Above is a rather ordinary looking photo that is, by today's standards, not very good. You'll notice a glare across it, and a pale blue dot in the center of the glare. (highlighted by the line) That little dot is the only planet in the universe where we know, beyond any doubt, there is life.
It is the Earth, from 4 billion miles away, taken by the Voyager 1 spacecraft in 1991. Astronomer Carl Sagan's idea was to turn Voyager's camera around for one last look at Mother Earth before we winked out of view. The Voyager is now reaching the boundaries of interstellar space, somewhere we've never been before... but that picture might be the most meaningful ever taken of anything in the universe.
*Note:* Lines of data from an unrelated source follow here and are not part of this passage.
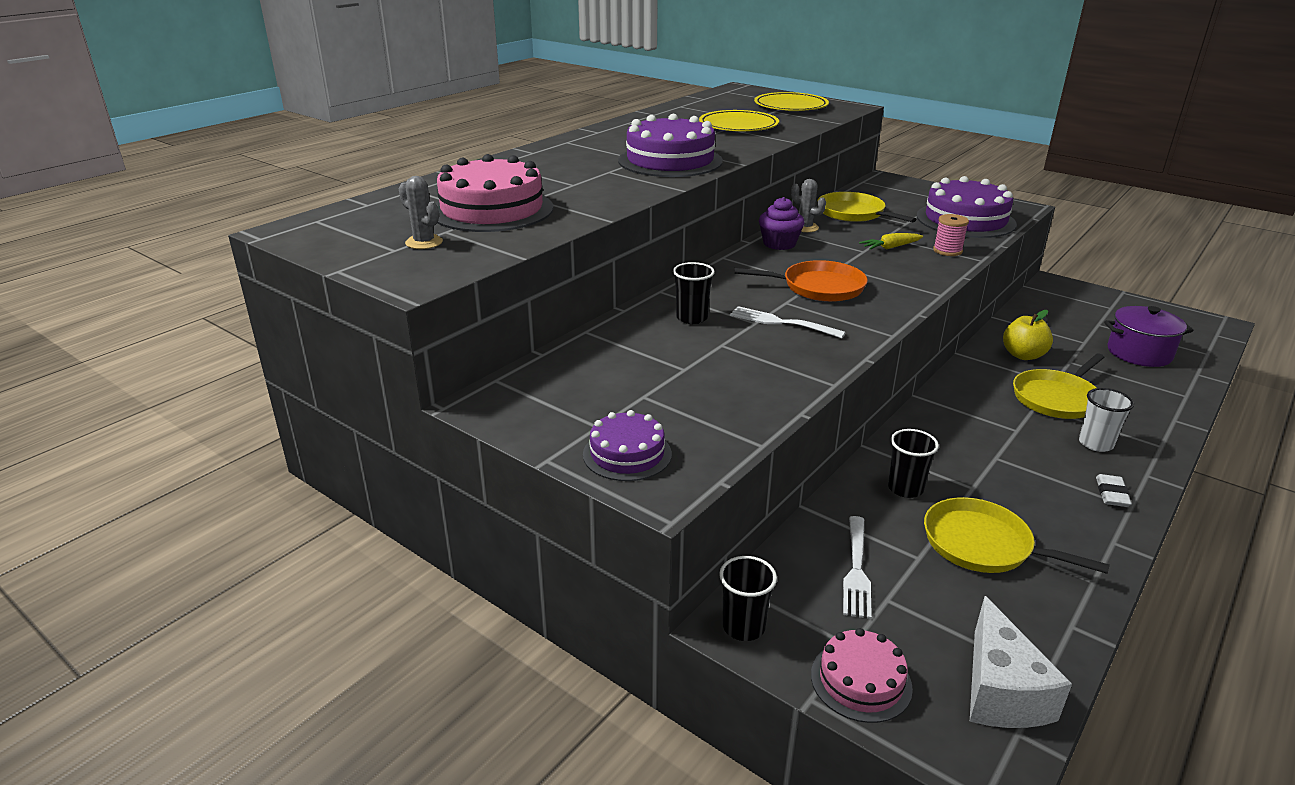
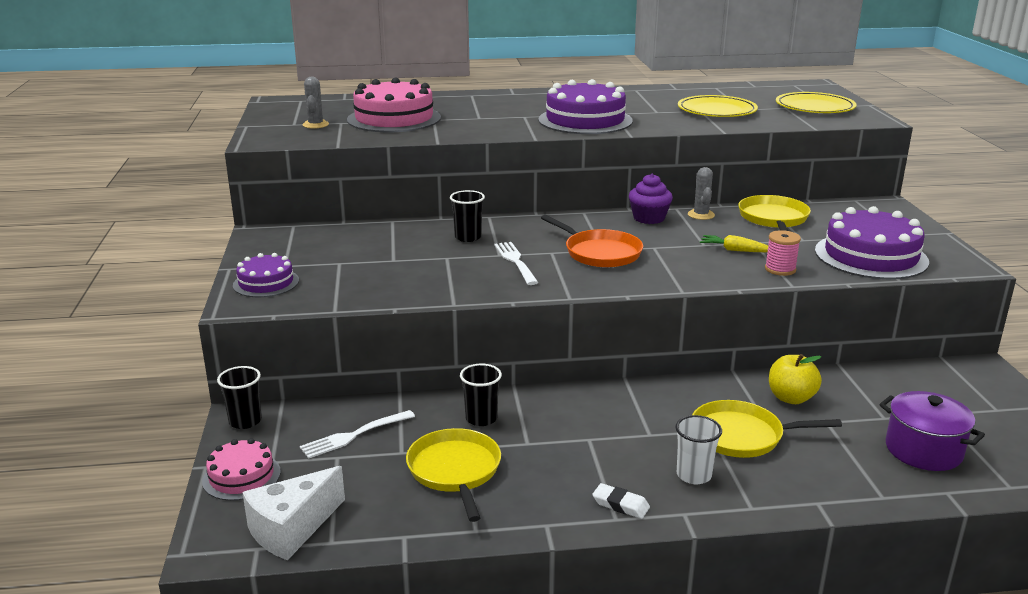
camera: 45 degrees right, 5 degrees down
white eraser [1096,474,1132,507] -> white eraser turned 60 degrees clockwise [592,483,650,519]

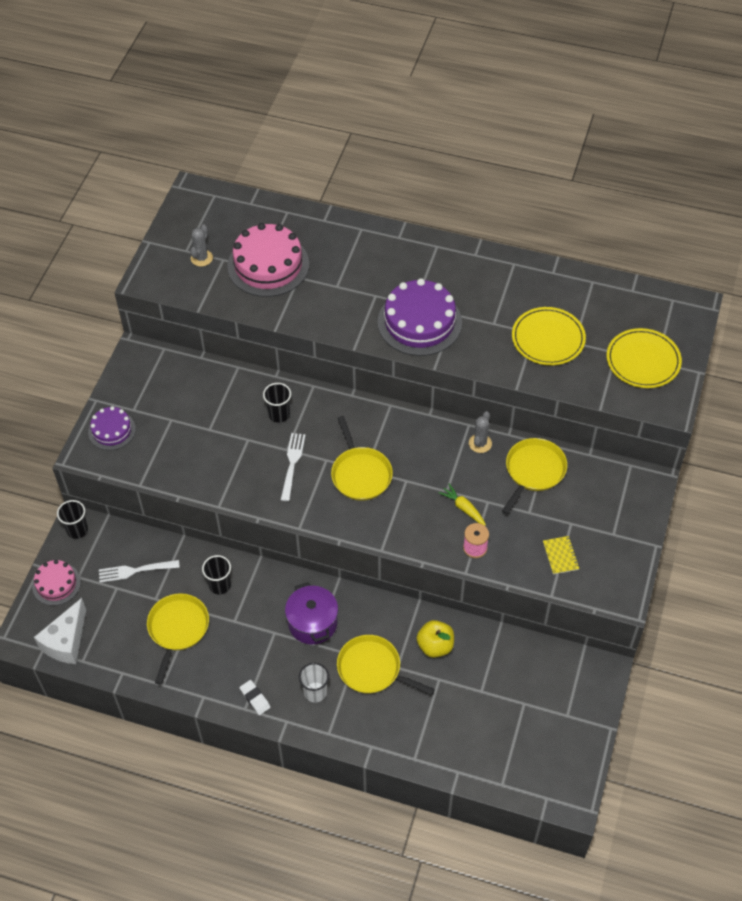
camera: 25 degrees right, 30 degrees up
white cheese [242,466,345,560] -> white cheese turned 45 degrees counterclockwise [34,598,86,664]
orange pan [541,215,643,267] -> yellow pan [331,416,393,501]
purple cupcake [629,174,673,224] -> none
purple cake [815,206,929,279] -> yellow notebook [543,536,579,575]
purple pot [879,391,985,471] -> purple pot moved to [285,582,338,644]

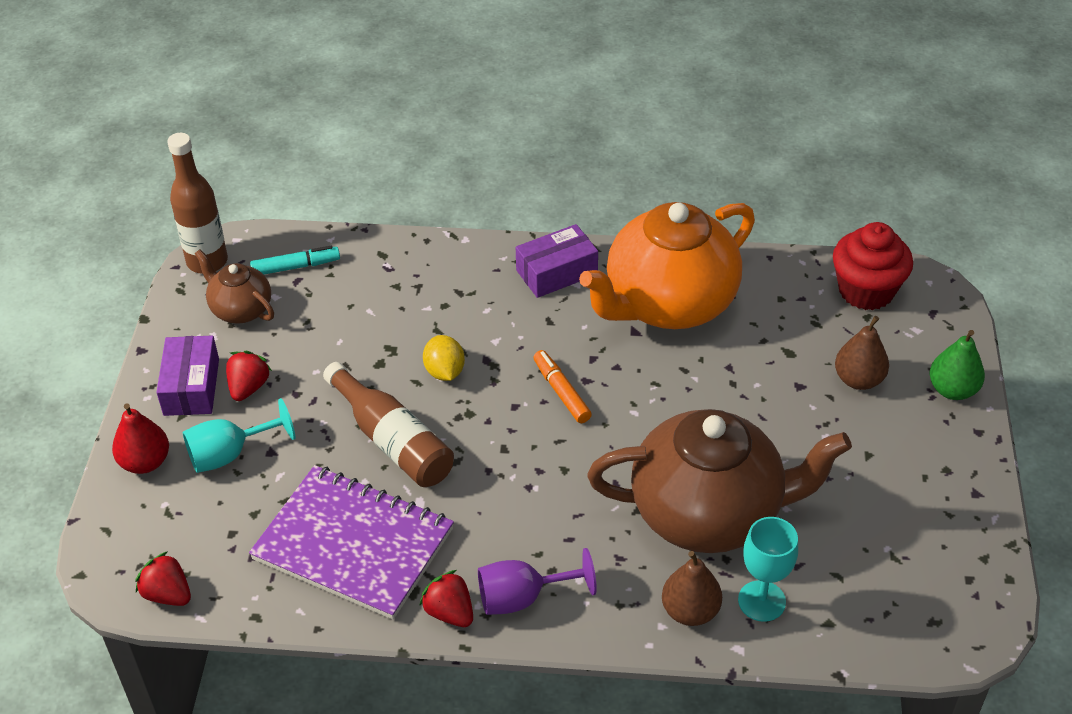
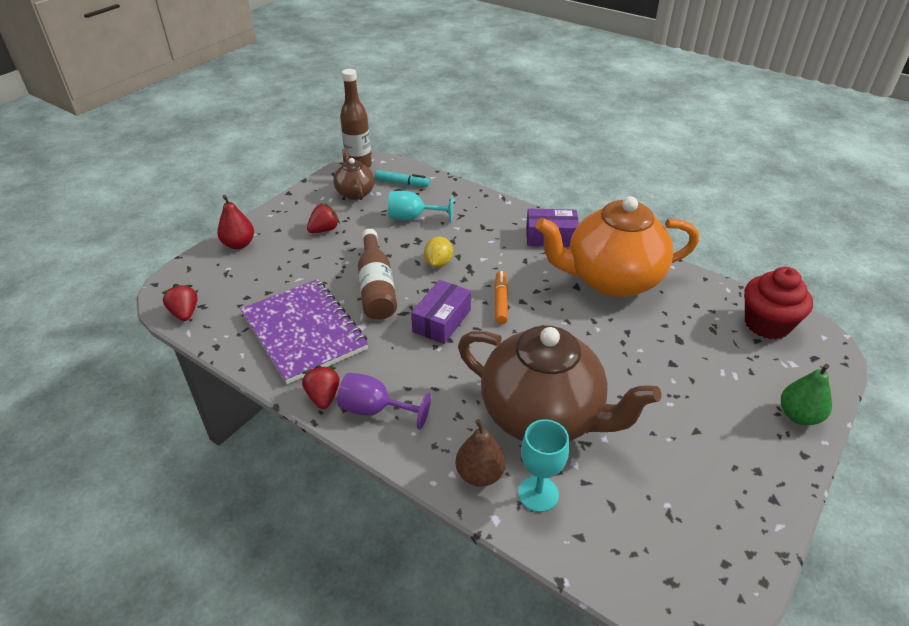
camera: 30 degrees right, 5 degrees down
purple box [156,336,219,416] -> purple box moved to [411,280,471,344]
turquoise goblet [183,398,295,473] -> turquoise goblet moved to [388,191,453,222]
brown pear [835,316,889,390] -> none

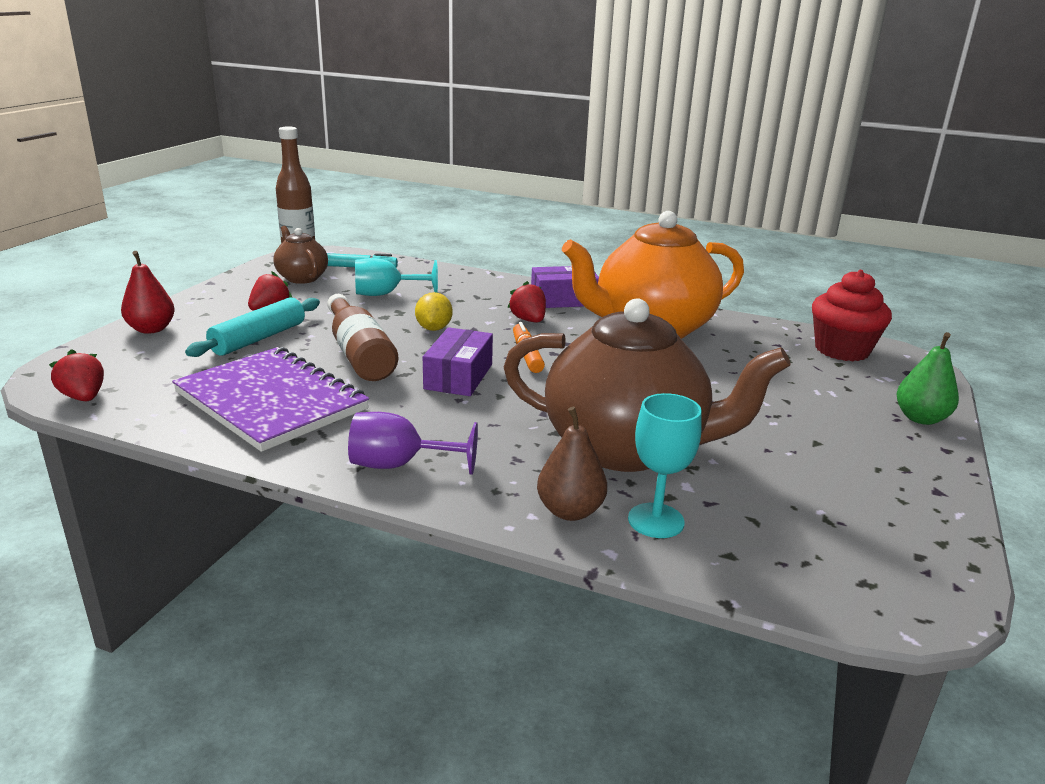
camera: 15 degrees left, 15 degrees down
red strawberry [302,365,340,409] -> red strawberry moved to [507,281,546,322]
none -> turquoise rolling pin [185,297,320,357]

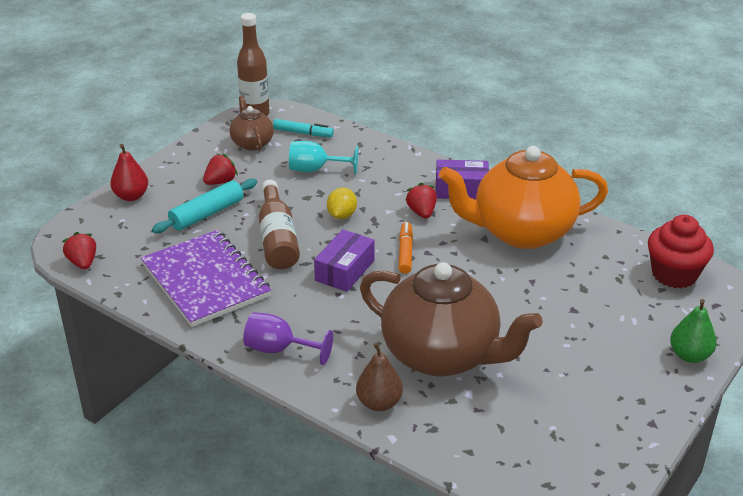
camera: 15 degrees right, 10 degrees up
turquoise goblet [628,393,702,538] -> none

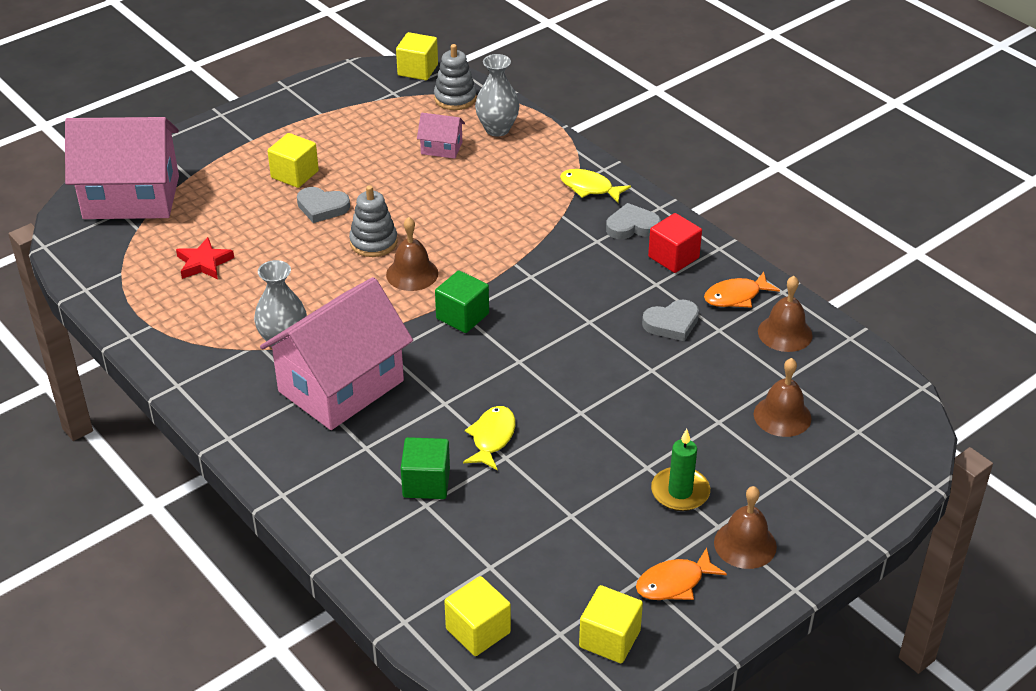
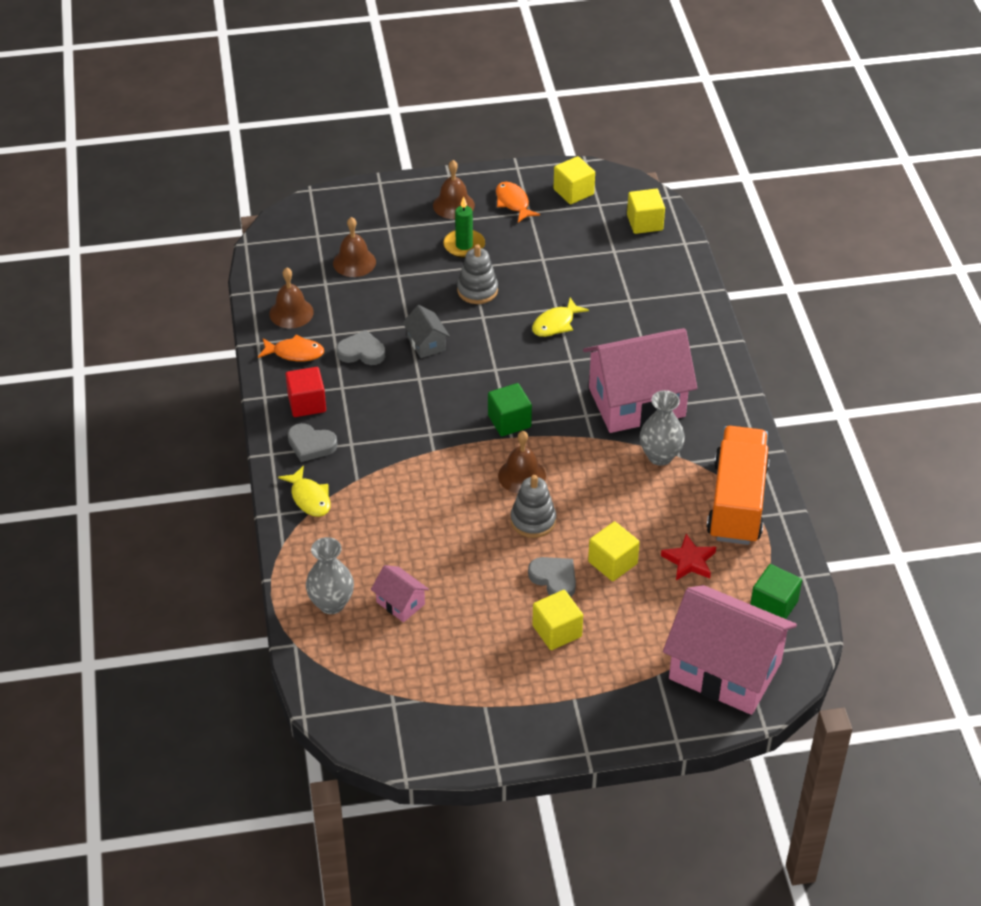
camera: 150 degrees left, 5 degrees up
yellow cube [396,32,438,80] -> yellow cube moved to [588,522,640,581]
green cube [401,437,450,499] -> green cube moved to [750,564,802,619]
grey stacking toy [434,44,477,110] -> grey stacking toy moved to [457,244,498,304]
orange fish [636,548,727,600] -> orange fish turned 120 degrees counterclockwise [496,182,540,222]
none -> grey house [403,305,450,358]
none -> orange truck [707,426,770,545]

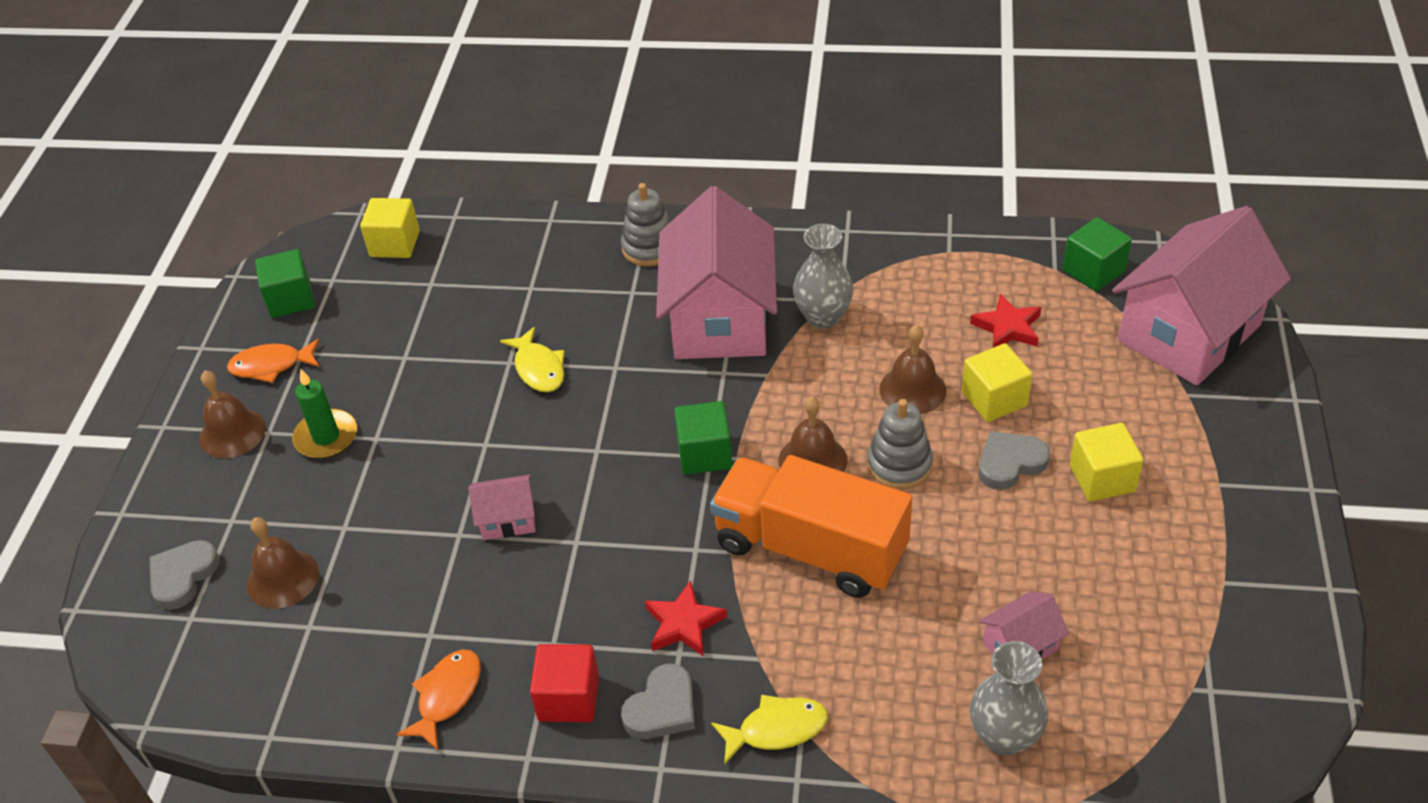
camera: 70 degrees left, 0 degrees up
brown bell [269,267,314,328] -> brown bell moved to [879,325,946,414]
grey heart [336,330,385,365] -> grey heart moved to [149,540,220,610]
grey house [403,305,450,358] -> pink house [468,474,536,540]
grey stacking toy [457,244,498,304] -> grey stacking toy moved to [621,183,671,267]
yellow cube [553,156,595,204] -> green cube [255,249,315,318]
orange truck [707,426,770,545] -> orange truck moved to [710,455,912,598]
none -> red star [645,580,727,657]

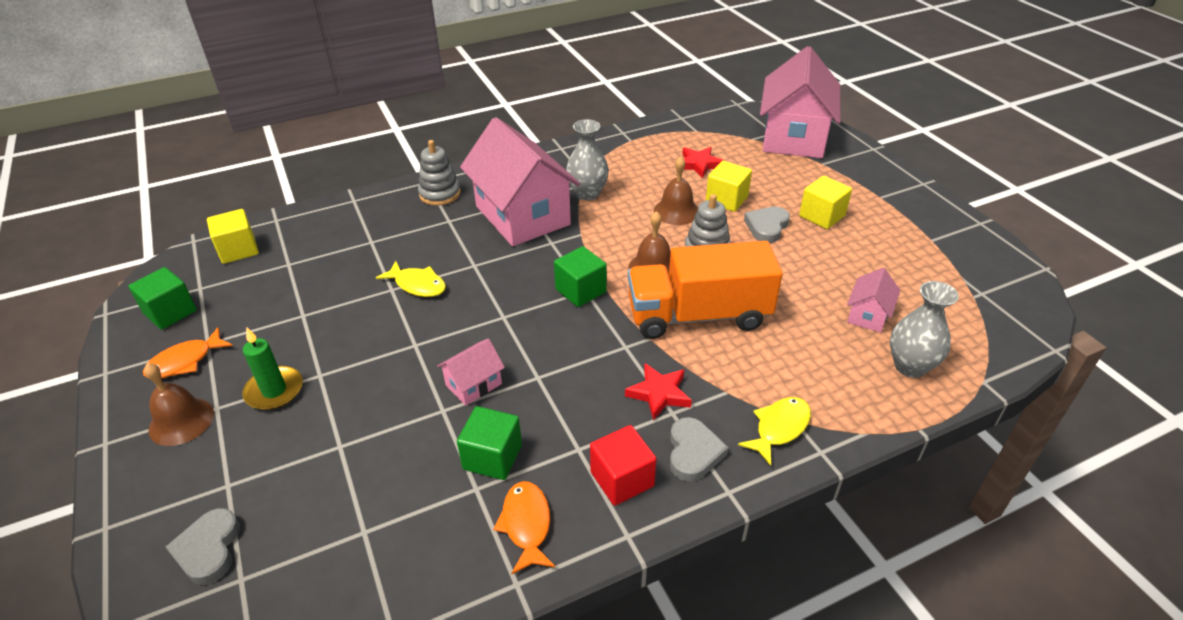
camera: 35 degrees left, 5 degrees down
brown bell [247,517,319,609] -> none
green cube [1063,217,1132,291] -> green cube moved to [457,406,522,480]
He wrote about it, and here is the exerpt (from his book "Pale Blue Dot"):
"We succeeded in taking that picture, and, if you look at it, you see a dot. That's here. That's home. That's us. On it, everyone you ever heard of, every human being who ever lived, lived out their lives. The aggregate of all our joys and sufferings, thousands of confident religions, ideologies and economic doctrines, every hunter and forager, every hero and coward, every creator and destroyer of civilizations, every king and peasant, every young couple in love, every hopeful child, every mother and father, every inventor and explorer, every teacher of morals, every corrupt politician, every superstar, every supreme leader, every saint and sinner in the history of our species, lived there on a mote of dust, suspended in a sunbeam.
"The earth is a very small stage in a vast cosmic arena. Think of the rivers of blood spilled by all those generals and emperors so that in glory and in triumph they could become the momentary masters of a fraction of a dot. Think of the endless cruelties visited by the inhabitants of one corner of the dot on scarcely distinguishable inhabitants of some other corner of the dot. How frequent their misunderstandings, how eager they are to kill one another, how fervent their hatreds. Our posturings, our imagined self-importance, the delusion that we have some privileged position in the universe, are challenged by this point of pale light.
"Our planet is a lonely speck in the great enveloping cosmic dark. In our obscurity -- in all this vastness -- there is no hint that help will come from elsewhere to save us from ourselves. It is up to us. It's been said that astronomy is a humbling, and I might add, a character-building experience. To my mind, there is perhaps no better demonstration of the folly of human conceits than this distant image of our tiny world. To me, it underscores our responsibility to deal more kindly and compassionately with one another and to preserve and cherish that pale blue dot, the only home we've ever known.